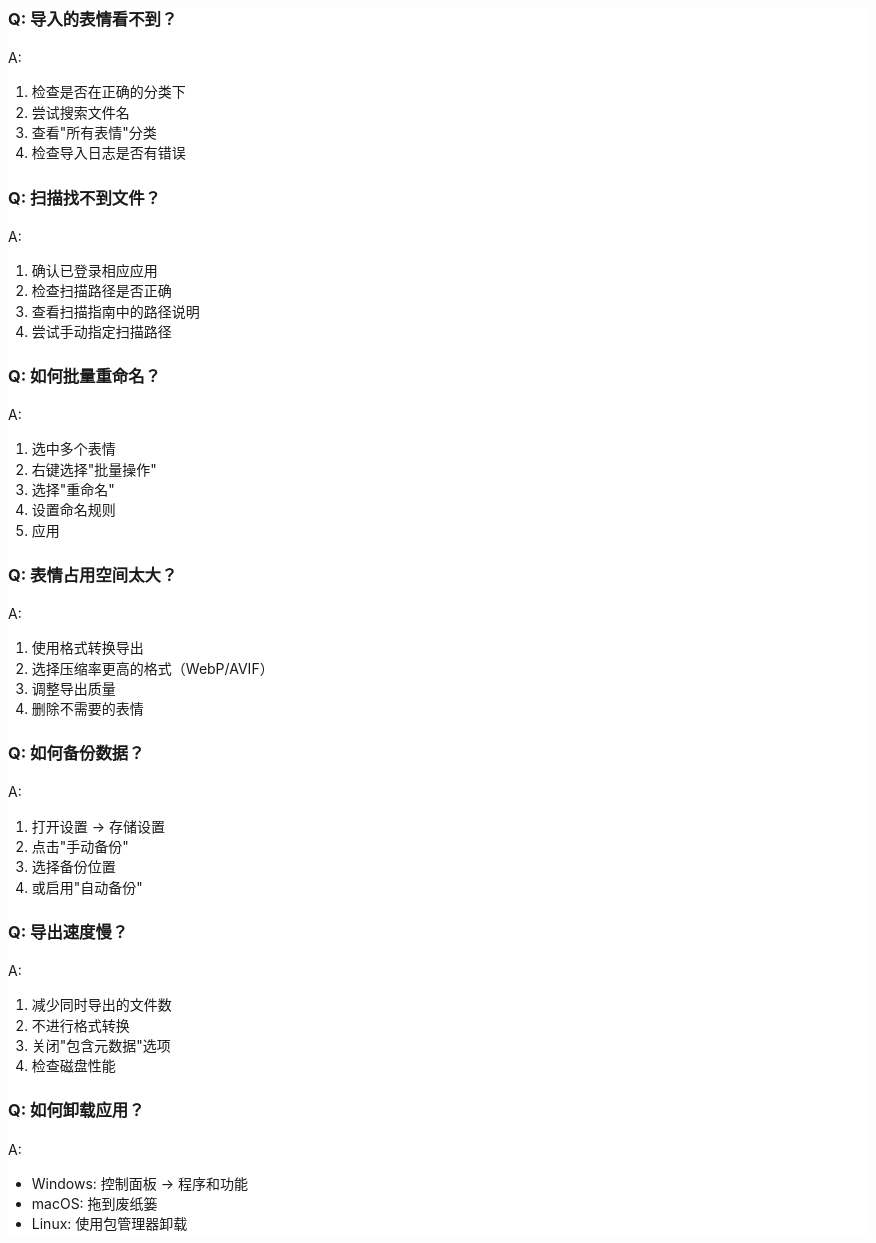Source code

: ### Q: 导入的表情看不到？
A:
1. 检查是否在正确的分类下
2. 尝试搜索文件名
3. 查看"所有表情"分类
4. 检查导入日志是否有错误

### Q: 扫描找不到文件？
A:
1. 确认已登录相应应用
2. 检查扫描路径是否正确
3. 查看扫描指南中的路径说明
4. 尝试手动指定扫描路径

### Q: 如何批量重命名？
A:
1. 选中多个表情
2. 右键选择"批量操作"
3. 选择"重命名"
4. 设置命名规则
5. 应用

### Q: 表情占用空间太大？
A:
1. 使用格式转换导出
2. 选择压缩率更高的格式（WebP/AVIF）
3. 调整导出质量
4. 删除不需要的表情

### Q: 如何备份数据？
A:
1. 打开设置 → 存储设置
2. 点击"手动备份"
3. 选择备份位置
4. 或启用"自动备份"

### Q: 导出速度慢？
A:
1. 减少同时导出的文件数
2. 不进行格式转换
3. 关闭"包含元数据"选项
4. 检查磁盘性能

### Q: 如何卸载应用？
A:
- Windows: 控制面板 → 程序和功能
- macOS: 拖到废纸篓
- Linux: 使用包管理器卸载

....

▶ **To do**:
Reproduce the source text of all the rows above, substituting "贴纸" for every occurrence of "表情" and leaving everything else unchanged. Omit the pictures from your answer.

▶ **Task solution**:
Source code

: ### Q: 导入的贴纸看不到？
A:
1. 检查是否在正确的分类下
2. 尝试搜索文件名
3. 查看"所有贴纸"分类
4. 检查导入日志是否有错误

### Q: 扫描找不到文件？
A:
1. 确认已登录相应应用
2. 检查扫描路径是否正确
3. 查看扫描指南中的路径说明
4. 尝试手动指定扫描路径

### Q: 如何批量重命名？
A:
1. 选中多个贴纸
2. 右键选择"批量操作"
3. 选择"重命名"
4. 设置命名规则
5. 应用

### Q: 贴纸占用空间太大？
A:
1. 使用格式转换导出
2. 选择压缩率更高的格式（WebP/AVIF）
3. 调整导出质量
4. 删除不需要的贴纸

### Q: 如何备份数据？
A:
1. 打开设置 → 存储设置
2. 点击"手动备份"
3. 选择备份位置
4. 或启用"自动备份"

### Q: 导出速度慢？
A:
1. 减少同时导出的文件数
2. 不进行格式转换
3. 关闭"包含元数据"选项
4. 检查磁盘性能

### Q: 如何卸载应用？
A:
- Windows: 控制面板 → 程序和功能
- macOS: 拖到废纸篓
- Linux: 使用包管理器卸载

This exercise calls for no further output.